The Eulogizer: Philip Rose and Arthur Goldreich


JERUSALEM (JTA) — The Eulogizer is a new column (soon-to-be blog) that highlights the life accomplishments of famous and not-so-famous Jews who have passed away recently. Learn about their achievements, honor their memories and celebrate Jewish lives well lived with The Eulogizer. Write to the Eulogizer at Read previous columns here.

Philip Rose, 89, Broadway producer

Philip Rose, whose productions of Broadway shows such as “A Raisin in the Sun” championed black playwrights and actors, died May 31 at 89.

Rose brought “Raisin” to the stage, first in New Haven, Conn., in 1958, after encouraging the author, Lorraine Hansberry, to follow her dream to be a writer. They had met while he was a singer and she was a waitress in the Catskills.

“He said to her, ‘I hope you do become a writer because you’re a lousy waitress,’ ” recalled his wife, actress Doris Belack Rose. “That cemented the friendship.”

The nearly all-black cast of "Raisin" meant a risky bid for a previously nearly all-white Great White Way, and Rose needed more than a year to raise enough money to bring the play to Broadway. But it was a big success. The New York Drama Critics’ Circle named it the best play of 1959. It was the first play written by a black woman to be produced on Broadway, and the first with a black director.

A New York Times retrospective of the play 25 years after its premiere said it “changed American theater forever."

Sidney Poitier, who appeared in the Broadway and Hollywood productions of “Raisin,” said Rose was a good judge of actors and “could see what rested behind the words, which gave him a good measurement of the power that actor had.”

Rose’s 2001 memoir, "You Can’t Do That on Broadway! ‘A Raisin in the Sun’ and Other Theatrical Improbabilities" described  how he got to know African Americans while working as a bill collector in Washington.

Author Maya Angelou said Rose "was in the right place so many times and he was the right person to be in those places."

Rose was born Philip Rosenberg on the Lower East Side of Manhattan. Along with being a bill collector, he was a sometime singer and record executive before going into theatrical producing.

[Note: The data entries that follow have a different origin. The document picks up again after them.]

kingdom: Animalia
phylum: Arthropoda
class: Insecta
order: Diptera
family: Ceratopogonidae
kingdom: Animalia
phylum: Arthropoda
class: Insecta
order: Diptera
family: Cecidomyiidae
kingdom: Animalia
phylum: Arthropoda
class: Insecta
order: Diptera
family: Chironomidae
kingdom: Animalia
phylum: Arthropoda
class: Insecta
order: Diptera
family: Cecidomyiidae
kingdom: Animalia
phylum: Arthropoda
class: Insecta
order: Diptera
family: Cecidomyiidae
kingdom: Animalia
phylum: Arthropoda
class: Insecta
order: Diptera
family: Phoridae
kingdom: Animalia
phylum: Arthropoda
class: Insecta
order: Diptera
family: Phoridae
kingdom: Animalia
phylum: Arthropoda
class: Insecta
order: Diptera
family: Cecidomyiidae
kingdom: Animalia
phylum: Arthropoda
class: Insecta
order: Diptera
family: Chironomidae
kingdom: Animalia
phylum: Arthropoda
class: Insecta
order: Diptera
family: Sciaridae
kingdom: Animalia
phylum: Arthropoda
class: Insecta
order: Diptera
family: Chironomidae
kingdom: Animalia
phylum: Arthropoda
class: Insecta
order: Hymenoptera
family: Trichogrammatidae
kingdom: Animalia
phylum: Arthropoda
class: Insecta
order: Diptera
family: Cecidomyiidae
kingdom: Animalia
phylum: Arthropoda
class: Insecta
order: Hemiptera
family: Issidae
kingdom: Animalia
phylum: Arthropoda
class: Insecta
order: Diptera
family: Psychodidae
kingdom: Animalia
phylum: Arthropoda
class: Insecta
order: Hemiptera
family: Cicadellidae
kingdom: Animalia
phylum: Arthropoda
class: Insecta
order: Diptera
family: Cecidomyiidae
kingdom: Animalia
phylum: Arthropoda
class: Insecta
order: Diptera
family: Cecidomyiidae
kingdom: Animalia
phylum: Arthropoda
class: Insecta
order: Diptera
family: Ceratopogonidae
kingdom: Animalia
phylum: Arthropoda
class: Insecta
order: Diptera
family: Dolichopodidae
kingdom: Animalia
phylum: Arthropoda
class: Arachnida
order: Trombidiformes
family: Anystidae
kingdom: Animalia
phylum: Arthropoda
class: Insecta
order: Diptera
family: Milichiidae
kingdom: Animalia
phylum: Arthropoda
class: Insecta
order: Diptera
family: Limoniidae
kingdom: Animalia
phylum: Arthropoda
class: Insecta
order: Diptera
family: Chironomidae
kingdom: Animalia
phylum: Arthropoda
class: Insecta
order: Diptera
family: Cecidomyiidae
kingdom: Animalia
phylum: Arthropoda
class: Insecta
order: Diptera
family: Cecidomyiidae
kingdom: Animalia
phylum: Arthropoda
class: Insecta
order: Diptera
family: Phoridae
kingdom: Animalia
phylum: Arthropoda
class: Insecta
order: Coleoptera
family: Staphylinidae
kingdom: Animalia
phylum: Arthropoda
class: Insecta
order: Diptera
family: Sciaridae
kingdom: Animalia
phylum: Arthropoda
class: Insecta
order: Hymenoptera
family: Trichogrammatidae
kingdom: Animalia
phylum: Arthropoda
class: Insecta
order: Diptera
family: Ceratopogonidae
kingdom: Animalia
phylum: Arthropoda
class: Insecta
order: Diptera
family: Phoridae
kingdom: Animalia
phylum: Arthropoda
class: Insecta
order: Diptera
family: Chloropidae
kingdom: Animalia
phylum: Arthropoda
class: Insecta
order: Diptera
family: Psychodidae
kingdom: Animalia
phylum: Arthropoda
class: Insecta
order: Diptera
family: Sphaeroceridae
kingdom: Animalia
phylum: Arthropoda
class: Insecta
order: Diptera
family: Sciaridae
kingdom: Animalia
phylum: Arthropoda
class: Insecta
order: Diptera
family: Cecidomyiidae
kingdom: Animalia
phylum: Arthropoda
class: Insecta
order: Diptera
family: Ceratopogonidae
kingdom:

His other Broadway credits included the direction and production of the 1975 musical “Shenandoah,” for which he shared a Tony Award, and a 1979 musical adaptation of “A Christmas Carol,” retitled “Comin’ Uptown,” which starred Gregory Hines.

Arthur Goldreich, 82, anti-apartheid activist

Arthur Goldreich, a South African immigrant who fought in the Palmach in Israel’s War of Independence and returned to South Africa to plan a violent overthrow of its apartheid regime, died May 24 in Tel Aviv.

Returning to South Africa, Goldreich befriended and aided Nelson Mandela in the overthrow of the apartheid government. An artist and designer, he traveled to China, the Soviet Union and East Germany seeking military aid, wrote a detailed plan for the overthrow of the South African government and identified industrial targets for sabotage before being arrested and making a daring escape in which he later returned to Israel.

He befriended and hid Mandela on a farm in South Africa in 1961, but fled after an arrest known in South Africa as the "Rivonia Raid" in 1963. The Nelson Mandela Foundation quoted from a 1964 statement by Mandela during his trial:

”Whilst staying at Liliesleaf farm, I frequently visited Arthur Goldreich in the main house and he also paid me visits in my room. We had numerous political discussions covering a variety of subjects. We discussed ideological and practical questions, the Congress Alliance … Because of what I had got to know of Goldreich, I recommended on my return to South Africa that he should be recruited to Umkhonto [we Sizwe, the armed wing of the ANC].”

Mandela was said to have been impressed as well by Goldreich’s military experience in the Palmach.

Upon his return to Israel, Goldreich opened the Industrial and Environmental Design Department at the Bezalel Academy of Arts and Design in Jerusalem, and later became a critic of the Israeli government, saying that the Jewish state had strayed from the ideals of Zionism and begun to resemble South African white-minority rule.

“Don’t you find it horrendous that this people and this state, which only came into existence because of the defeat of fascism and Nazism in Europe, and in the conflict six million Jews paid with their lives for no other reason than that they were Jews?” he said in 2006. “Is it not abhorrent that in this place there are people who can say these things and do these things?”